**Work instruction:**
Report how many lines in the rows below contain the string "Hesaplayıcısı". Give only the number.

■ ■ ■ ■ ■ ■ ■

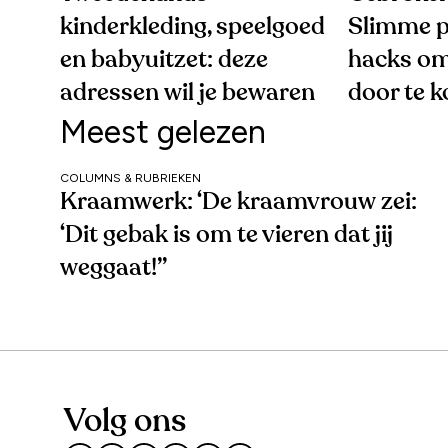
kinderkleding, speelgoed
Slimme p
en babyuitzet: deze
hacks om
adressen wil je bewaren
door te 
Meest gelezen
COLUMNS & RUBRIEKEN
Kraamwerk: ‘De kraamvrouw zei:
‘Dit gebak is om te vieren dat jij
weggaat!’’
Volg ons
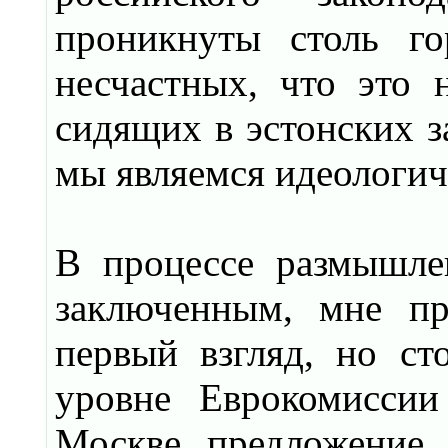
проникнуты столь го
несчастных, что это 
сидящих в эстонских за
мы являемся идеологи
В процессе размышле
заключенным, мне пр
первый взгляд, но ст
уровне Еврокомиссии
Москве предложение, 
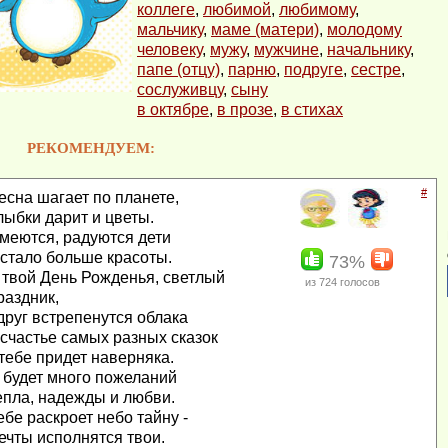
коллеге
,
любимой
,
любимому
,
мальчику
,
маме (матери)
,
молодому
человеку
,
мужу
,
мужчине
,
начальнику
,
папе (отцу)
,
парню
,
подруге
,
сестре
,
сослуживцу
,
сыну
в октябре
,
в прозе
,
в стихах
РЕКОМЕНДУЕМ:
#
есна шагает по планете,
лыбки дарит и цветы.
меются, радуются дети
 стало больше красоты.
73%
 твой День Рожденья, светлый
из
724
голосов
раздник,
друг встрепенутся облака
 счастье самых разных сказок
 тебе придет наверняка.
 будет много пожеланий
епла, надежды и любви.
ебе раскроет небо тайну -
ечты исполнятся твои.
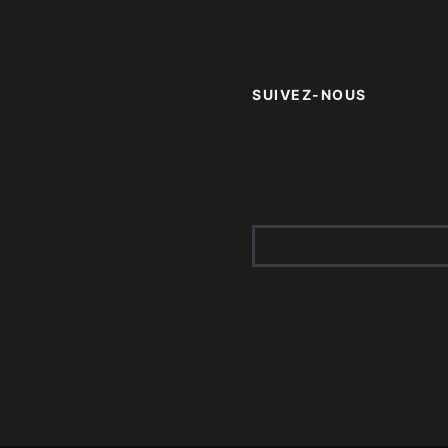
SUIVEZ-NOUS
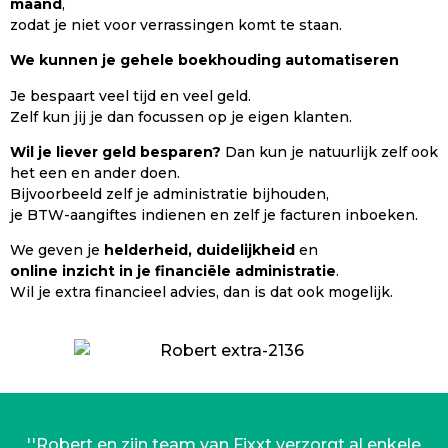
maand
,
zodat je niet voor verrassingen komt te staan.
We kunnen je gehele boekhouding automatiseren
Je bespaart veel tijd en veel geld.
Zelf kun jij je dan focussen op je eigen klanten.
Wil je liever geld besparen?
Dan kun je natuurlijk zelf ook
het een en ander doen.
Bijvoorbeeld zelf je administratie bijhouden,
je BTW-aangiftes indienen en zelf je facturen inboeken.
We geven je
helderheid, duidelijkheid
en
online inzicht in je financiële administratie
.
Wil je extra financieel advies, dan is dat ook mogelijk.
''Robert en zijn team van Fixxt verzorgt al enkele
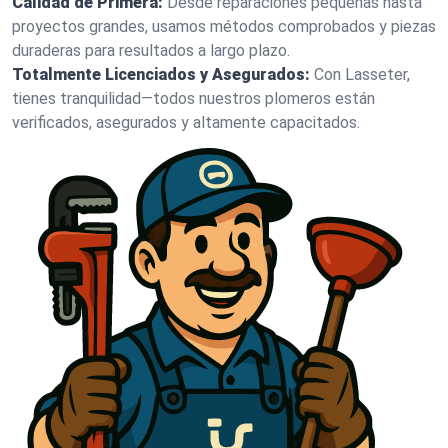
Calidad de Primera:
Desde reparaciones pequeñas hasta
proyectos grandes, usamos métodos comprobados y piezas
duraderas para resultados a largo plazo.
Totalmente Licenciados y Asegurados:
Con Lasseter,
tienes tranquilidad—todos nuestros plomeros están
verificados, asegurados y altamente capacitados.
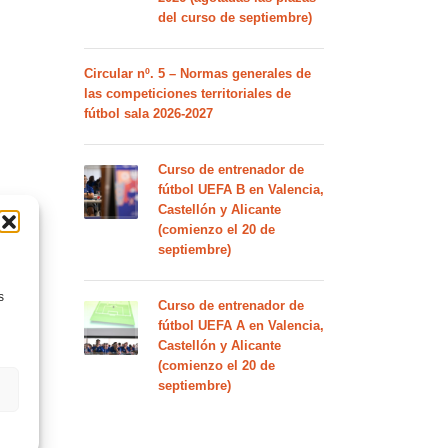
del curso de septiembre)
Circular nº. 5 – Normas generales de
las competiciones territoriales de
fútbol sala 2026-2027
Curso de entrenador de
fútbol UEFA B en Valencia,
Castellón y Alicante
(comienzo el 20 de
septiembre)
s
Curso de entrenador de
fútbol UEFA A en Valencia,
Castellón y Alicante
(comienzo el 20 de
septiembre)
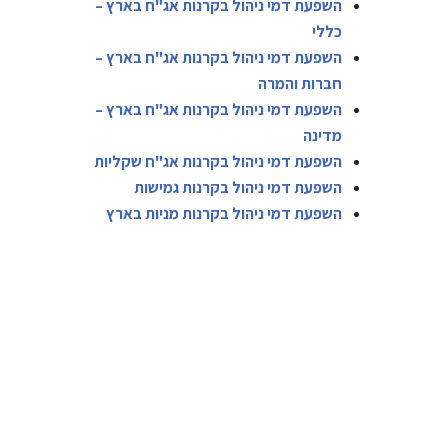
השפעת דמי ניהול בקרנות אג"ח בארץ –
כללי
השפעת דמי ניהול בקרנות אג"ח בארץ –
חברות והמרה
השפעת דמי ניהול בקרנות אג"ח בארץ –
מדינה
השפעת דמי ניהול בקרנות אג"ח שקליות
השפעת דמי ניהול בקרנות גמישות
השפעת דמי ניהול בקרנות מניות בארץ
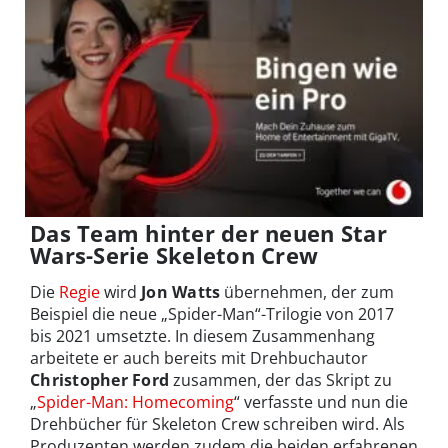
Das Team hinter der neuen Star
Wars-Serie Skeleton Crew
Die
Regie
wird
Jon Watts
übernehmen, der zum
Beispiel die neue „Spider-Man“-Trilogie von 2017
bis 2021 umsetzte. In diesem Zusammenhang
arbeitete er auch bereits mit Drehbuchautor
Christopher Ford
zusammen, der das Skript zu
„
Spider-Man: Homecoming
“ verfasste und nun die
Drehbücher für Skeleton Crew schreiben wird. Als
Produzenten werden zudem die beiden erfahrenen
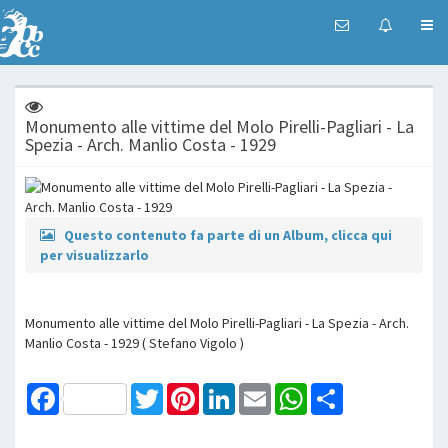
Monumento alle vittime del Molo Pirelli-Pagliari - La
Spezia - Arch. Manlio Costa - 1929
Questo contenuto fa parte di un Album, clicca qui
per visualizzarlo
Monumento alle vittime del Molo Pirelli-Pagliari - La Spezia - Arch.
Manlio Costa - 1929 ( Stefano Vigolo )
Facebook
Twitter
Pinterest
LinkedIn
Email
WhatsApp
Share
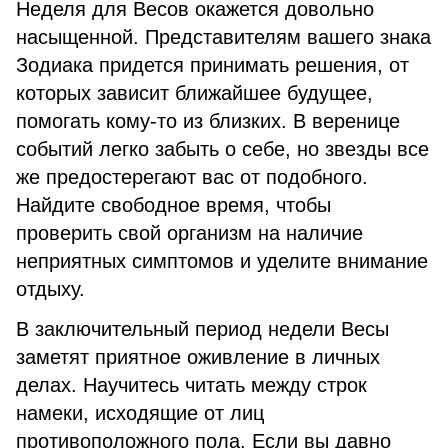
Неделя для Весов окажется довольно
насыщенной. Представителям вашего знака
Зодиака придется принимать решения, от
которых зависит ближайшее будущее,
помогать кому-то из близких. В веренице
событий легко забыть о себе, но звезды все
же предостерегают вас от подобного.
Найдите свободное время, чтобы
проверить свой организм на наличие
неприятных симптомов и уделите внимание
отдыху.
В заключительный период недели Весы
заметят приятное оживление в личных
делах. Научитесь читать между строк
намеки, исходящие от лиц
противоположного пола. Если вы давно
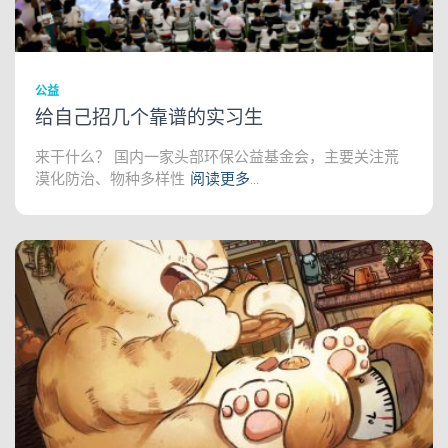
公益
给自己招几个靠谱的实习生
来干什么？ 国内一家头部环保公益基金会，主要关注荒
漠化防治、物种多样性
阅读更多…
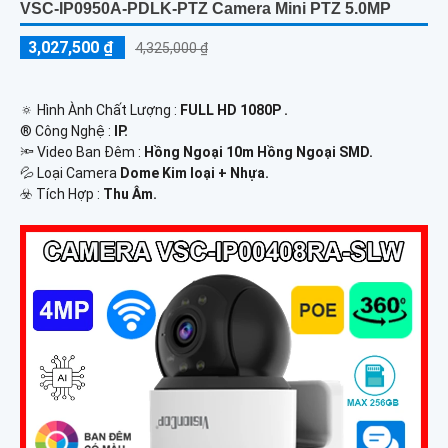
VSC-IP0950A-PDLK-PTZ Camera Mini PTZ 5.0MP
3,027,500 ₫
4,325,000 ₫
🔅 Hình Ành Chất Lượng :
FULL HD 1080P .
®️ Công Nghệ :
IP.
🔦 Video Ban Đêm :
Hồng Ngoại 10m Hồng Ngoại SMD.
💦 Loại Camera
Dome Kim loại + Nhựa.
️☣️ Tích Hợp :
Thu Âm.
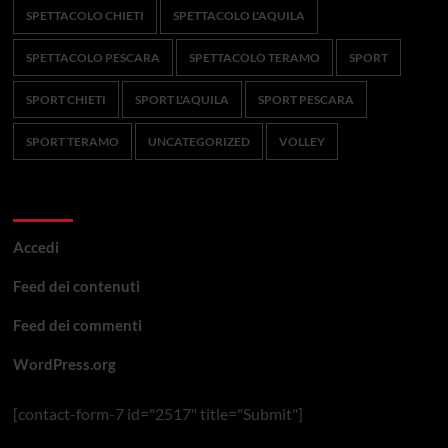
SPETTACOLO CHIETI
SPETTACOLO L'AQUILA
SPETTACOLO PESCARA
SPETTACOLO TERAMO
SPORT
SPORT CHIETI
SPORT L'AQUILA
SPORT PESCARA
SPORT TERAMO
UNCATEGORIZED
VOLLEY
Meta
Accedi
Feed dei contenuti
Feed dei commenti
WordPress.org
[contact-form-7 id="2517" title="Submit"]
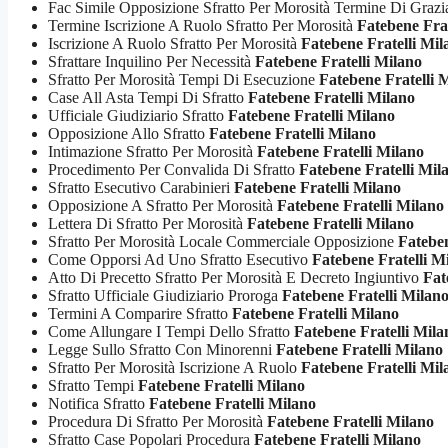
Fac Simile Opposizione Sfratto Per Morosità Termine Di Graz
Termine Iscrizione A Ruolo Sfratto Per Morosità
Fatebene Frat
Iscrizione A Ruolo Sfratto Per Morosità
Fatebene Fratelli Mil
Sfrattare Inquilino Per Necessità
Fatebene Fratelli Milano
Sfratto Per Morosità Tempi Di Esecuzione
Fatebene Fratelli 
Case All Asta Tempi Di Sfratto
Fatebene Fratelli Milano
Ufficiale Giudiziario Sfratto
Fatebene Fratelli Milano
Opposizione Allo Sfratto
Fatebene Fratelli Milano
Intimazione Sfratto Per Morosità
Fatebene Fratelli Milano
Procedimento Per Convalida Di Sfratto
Fatebene Fratelli Mil
Sfratto Esecutivo Carabinieri
Fatebene Fratelli Milano
Opposizione A Sfratto Per Morosità
Fatebene Fratelli Milano
Lettera Di Sfratto Per Morosità
Fatebene Fratelli Milano
Sfratto Per Morosità Locale Commerciale Opposizione
Fateben
Come Opporsi Ad Uno Sfratto Esecutivo
Fatebene Fratelli M
Atto Di Precetto Sfratto Per Morosità E Decreto Ingiuntivo
Fat
Sfratto Ufficiale Giudiziario Proroga
Fatebene Fratelli Milan
Termini A Comparire Sfratto
Fatebene Fratelli Milano
Come Allungare I Tempi Dello Sfratto
Fatebene Fratelli Mila
Legge Sullo Sfratto Con Minorenni
Fatebene Fratelli Milano
Sfratto Per Morosità Iscrizione A Ruolo
Fatebene Fratelli Mil
Sfratto Tempi
Fatebene Fratelli Milano
Notifica Sfratto
Fatebene Fratelli Milano
Procedura Di Sfratto Per Morosità
Fatebene Fratelli Milano
Sfratto Case Popolari Procedura
Fatebene Fratelli Milano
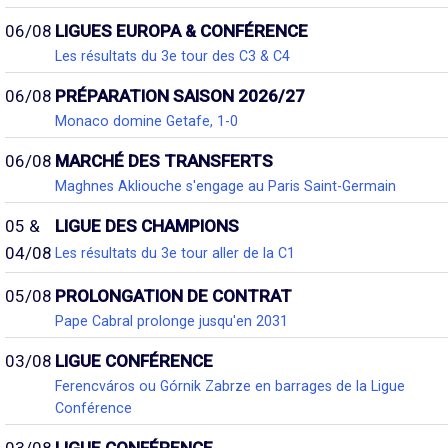
06/08
LIGUES EUROPA & CONFÉRENCE
Les résultats du 3e tour des C3 & C4
06/08
PRÉPARATION SAISON 2026/27
Monaco domine Getafe, 1-0
06/08
MARCHÉ DES TRANSFERTS
Maghnes Akliouche s'engage au Paris Saint-Germain
05 &
LIGUE DES CHAMPIONS
04/08
Les résultats du 3e tour aller de la C1
05/08
PROLONGATION DE CONTRAT
Pape Cabral prolonge jusqu'en 2031
03/08
LIGUE CONFÉRENCE
Ferencváros ou Górnik Zabrze en barrages de la Ligue
Conférence
03/08
LIGUE CONFÉRENCE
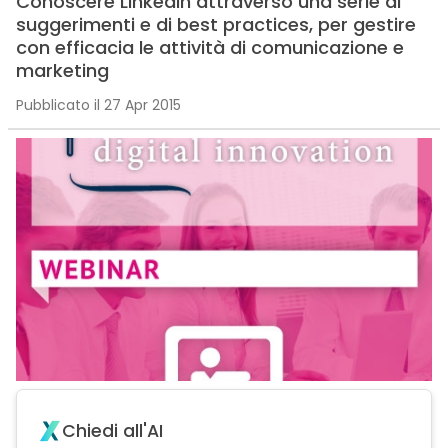
Conoscere Linkedin attraverso una serie di
suggerimenti e di best practices, per gestire
con efficacia le attività di comunicazione e
marketing
Pubblicato il 27 Apr 2015
Chiedi all'AI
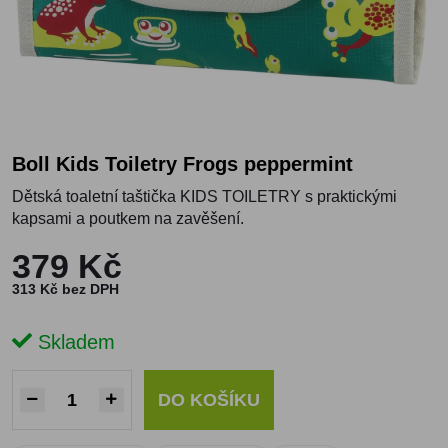
Boll Kids Toiletry Frogs peppermint
Dětská toaletní taštička KIDS TOILETRY s praktickými
kapsami a poutkem na zavěšení.
379 Kč
313 Kč bez DPH
Skladem
DO KOŠÍKU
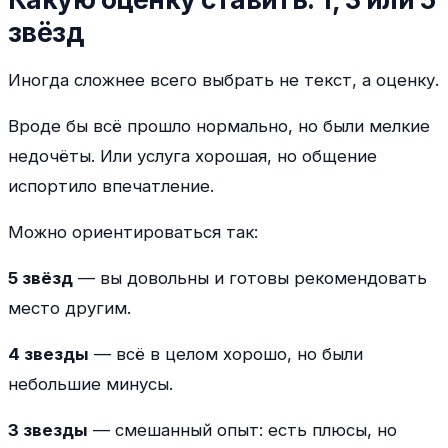
звёзд
Иногда сложнее всего выбрать не текст, а оценку.
Вроде бы всё прошло нормально, но были мелкие
недочёты. Или услуга хорошая, но общение
испортило впечатление.
Можно ориентироваться так:
5 звёзд
— вы довольны и готовы рекомендовать
место другим.
4 звезды
— всё в целом хорошо, но были
небольшие минусы.
3 звезды
— смешанный опыт: есть плюсы, но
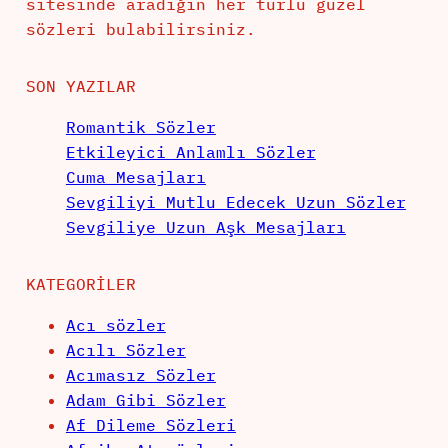
sitesinde aradığın her türlü güzel
sözleri bulabilirsiniz.
SON YAZILAR
Romantik Sözler
Etkileyici Anlamlı Sözler
Cuma Mesajları
Sevgiliyi Mutlu Edecek Uzun Sözler
Sevgiliye Uzun Aşk Mesajları
KATEGORILER
Acı sözler
Acılı Sözler
Acımasız Sözler
Adam Gibi Sözler
Af Dileme Sözleri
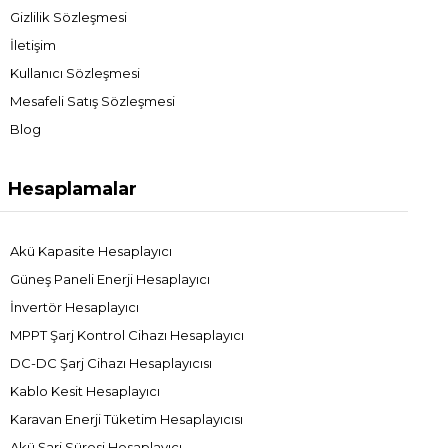
Gizlilik Sözleşmesi
İletişim
Kullanıcı Sözleşmesi
Mesafeli Satış Sözleşmesi
Blog
Hesaplamalar
Akü Kapasite Hesaplayıcı
Güneş Paneli Enerji Hesaplayıcı
İnvertör Hesaplayıcı
MPPT Şarj Kontrol Cihazı Hesaplayıcı
DC-DC Şarj Cihazı Hesaplayıcısı
Kablo Kesit Hesaplayıcı
Karavan Enerji Tüketim Hesaplayıcısı
Akü Şarj Süresi Hesaplayıcı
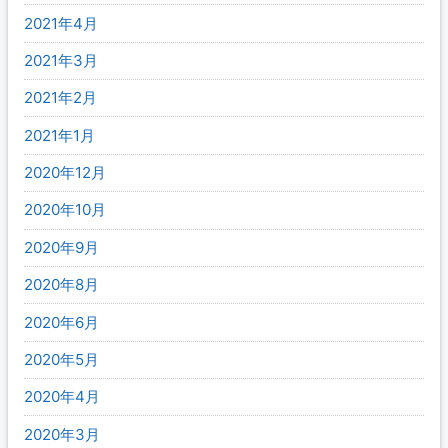
2021年4月
2021年3月
2021年2月
2021年1月
2020年12月
2020年10月
2020年9月
2020年8月
2020年6月
2020年5月
2020年4月
2020年3月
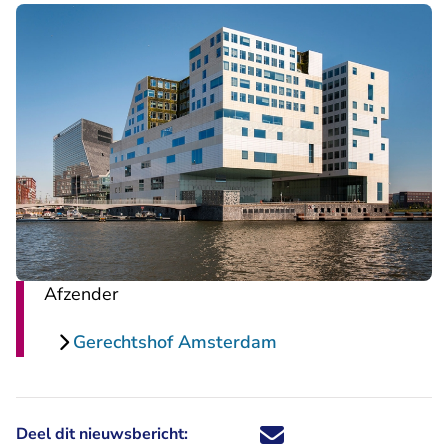
Afzender
Gerechtshof Amsterdam
Deel dit nieuwsbericht:
Deel dit nieuwsbericht via X - U 
Deel dit nieuwsbericht via Fa
Deel dit nieuwsbericht via
Deel dit nieuwsbericht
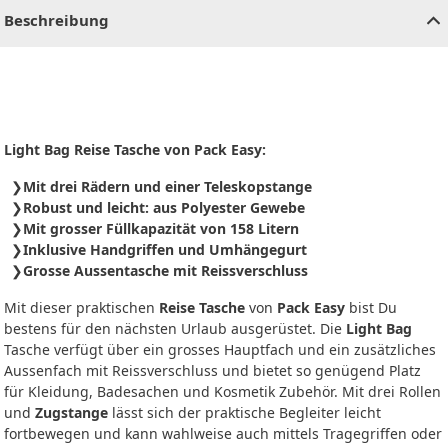
Beschreibung
Light Bag Reise Tasche von Pack Easy:
Mit drei Rädern und einer Teleskopstange
Robust und leicht: aus Polyester Gewebe
Mit grosser Füllkapazität von 158 Litern
Inklusive Handgriffen und Umhängegurt
Grosse Aussentasche mit Reissverschluss
Mit dieser praktischen
Reise Tasche
von
Pack Easy
bist Du
bestens für den nächsten Urlaub ausgerüstet. Die
Light Bag
Tasche verfügt über ein grosses Hauptfach und ein zusätzliches
Aussenfach mit Reissverschluss und bietet so genügend Platz
für Kleidung, Badesachen und Kosmetik Zubehör. Mit drei Rollen
und
Zugstange
lässt sich der praktische Begleiter leicht
fortbewegen und kann wahlweise auch mittels Tragegriffen oder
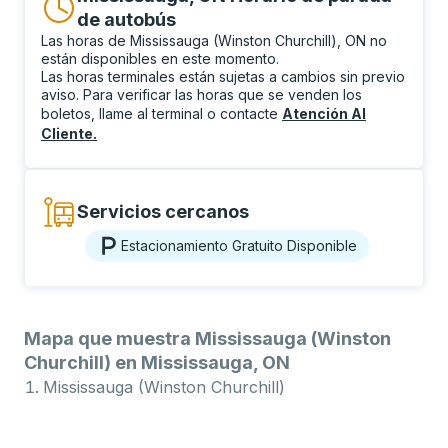
de autobús
Las horas de Mississauga (Winston Churchill), ON no
están disponibles en este momento.
Las horas terminales están sujetas a cambios sin previo
aviso. Para verificar las horas que se venden los
boletos, llame al terminal o contacte
Atención Al
Cliente
.
Servicios cercanos
Estacionamiento Gratuito Disponible
Mapa que muestra Mississauga (Winston
Churchill) en Mississauga, ON
Mississauga (Winston Churchill)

■ ■ ■ ■ ■ ■ ■

**Exercise solution:**
2